(Dataset entries)
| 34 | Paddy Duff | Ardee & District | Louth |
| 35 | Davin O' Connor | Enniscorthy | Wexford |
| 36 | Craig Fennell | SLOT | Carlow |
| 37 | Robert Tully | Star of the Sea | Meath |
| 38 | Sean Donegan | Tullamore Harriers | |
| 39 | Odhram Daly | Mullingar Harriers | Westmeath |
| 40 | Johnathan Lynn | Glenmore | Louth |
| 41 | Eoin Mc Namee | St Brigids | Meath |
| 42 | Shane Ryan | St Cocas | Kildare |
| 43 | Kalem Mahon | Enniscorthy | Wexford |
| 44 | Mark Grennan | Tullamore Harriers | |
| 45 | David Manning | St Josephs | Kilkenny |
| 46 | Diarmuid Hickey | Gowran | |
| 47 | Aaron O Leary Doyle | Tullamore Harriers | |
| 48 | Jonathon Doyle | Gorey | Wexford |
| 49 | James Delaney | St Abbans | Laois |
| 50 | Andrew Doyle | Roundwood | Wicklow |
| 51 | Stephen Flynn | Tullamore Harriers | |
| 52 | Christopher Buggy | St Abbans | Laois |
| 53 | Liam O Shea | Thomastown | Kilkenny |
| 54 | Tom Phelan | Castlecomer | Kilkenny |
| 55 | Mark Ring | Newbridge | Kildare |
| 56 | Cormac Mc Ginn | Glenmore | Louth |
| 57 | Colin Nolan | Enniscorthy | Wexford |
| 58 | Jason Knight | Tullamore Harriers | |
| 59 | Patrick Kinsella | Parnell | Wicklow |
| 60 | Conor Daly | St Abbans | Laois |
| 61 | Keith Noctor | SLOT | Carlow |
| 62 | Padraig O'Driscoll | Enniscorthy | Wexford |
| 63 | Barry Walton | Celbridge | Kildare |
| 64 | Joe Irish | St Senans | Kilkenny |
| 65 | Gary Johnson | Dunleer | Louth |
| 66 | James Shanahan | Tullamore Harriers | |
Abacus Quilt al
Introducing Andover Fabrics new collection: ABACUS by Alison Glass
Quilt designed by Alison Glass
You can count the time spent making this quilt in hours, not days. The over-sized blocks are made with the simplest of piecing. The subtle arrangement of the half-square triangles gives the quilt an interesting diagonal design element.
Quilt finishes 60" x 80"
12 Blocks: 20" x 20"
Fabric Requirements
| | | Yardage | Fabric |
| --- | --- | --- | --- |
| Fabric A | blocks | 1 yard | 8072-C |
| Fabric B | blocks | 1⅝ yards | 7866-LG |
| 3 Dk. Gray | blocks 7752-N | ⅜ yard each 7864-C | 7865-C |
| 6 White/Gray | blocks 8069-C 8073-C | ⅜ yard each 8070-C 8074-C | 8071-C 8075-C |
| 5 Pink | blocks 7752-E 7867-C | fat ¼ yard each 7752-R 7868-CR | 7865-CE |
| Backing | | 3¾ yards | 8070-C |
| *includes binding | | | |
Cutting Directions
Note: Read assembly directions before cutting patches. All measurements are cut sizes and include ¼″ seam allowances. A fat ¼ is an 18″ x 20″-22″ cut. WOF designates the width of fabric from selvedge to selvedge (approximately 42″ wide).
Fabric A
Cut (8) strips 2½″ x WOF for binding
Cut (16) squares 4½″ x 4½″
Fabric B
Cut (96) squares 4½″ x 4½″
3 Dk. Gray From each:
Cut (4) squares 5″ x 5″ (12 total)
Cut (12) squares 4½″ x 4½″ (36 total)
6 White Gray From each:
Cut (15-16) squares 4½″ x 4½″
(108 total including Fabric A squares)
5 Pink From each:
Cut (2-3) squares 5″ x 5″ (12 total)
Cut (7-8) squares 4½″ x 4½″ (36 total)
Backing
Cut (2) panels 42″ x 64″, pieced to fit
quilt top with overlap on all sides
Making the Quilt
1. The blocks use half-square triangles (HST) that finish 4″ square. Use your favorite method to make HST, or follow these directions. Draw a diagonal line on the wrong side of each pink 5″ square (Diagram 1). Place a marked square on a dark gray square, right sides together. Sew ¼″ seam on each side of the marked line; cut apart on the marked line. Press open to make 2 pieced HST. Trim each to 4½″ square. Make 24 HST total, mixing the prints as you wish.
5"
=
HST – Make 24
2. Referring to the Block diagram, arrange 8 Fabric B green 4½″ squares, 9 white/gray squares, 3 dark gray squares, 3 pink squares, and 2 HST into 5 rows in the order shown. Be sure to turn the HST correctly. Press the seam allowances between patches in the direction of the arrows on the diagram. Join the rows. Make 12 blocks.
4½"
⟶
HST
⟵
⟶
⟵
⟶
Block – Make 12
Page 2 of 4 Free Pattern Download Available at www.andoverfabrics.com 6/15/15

→ Your objective: From the records above, copy only the lines starting with the line that holds "Lynn | Glenmore | Louth |" and going on through the line that holds "Buggy | St Abbans | Laois |", exactly as written.

→ Response to this exercise:
| 40 | Johnathan Lynn | Glenmore | Louth |
| 41 | Eoin Mc Namee | St Brigids | Meath |
| 42 | Shane Ryan | St Cocas | Kildare |
| 43 | Kalem Mahon | Enniscorthy | Wexford |
| 44 | Mark Grennan | Tullamore Harriers | |
| 45 | David Manning | St Josephs | Kilkenny |
| 46 | Diarmuid Hickey | Gowran | |
| 47 | Aaron O Leary Doyle | Tullamore Harriers | |
| 48 | Jonathon Doyle | Gorey | Wexford |
| 49 | James Delaney | St Abbans | Laois |
| 50 | Andrew Doyle | Roundwood | Wicklow |
| 51 | Stephen Flynn | Tullamore Harriers | |
| 52 | Christopher Buggy | St Abbans | Laois |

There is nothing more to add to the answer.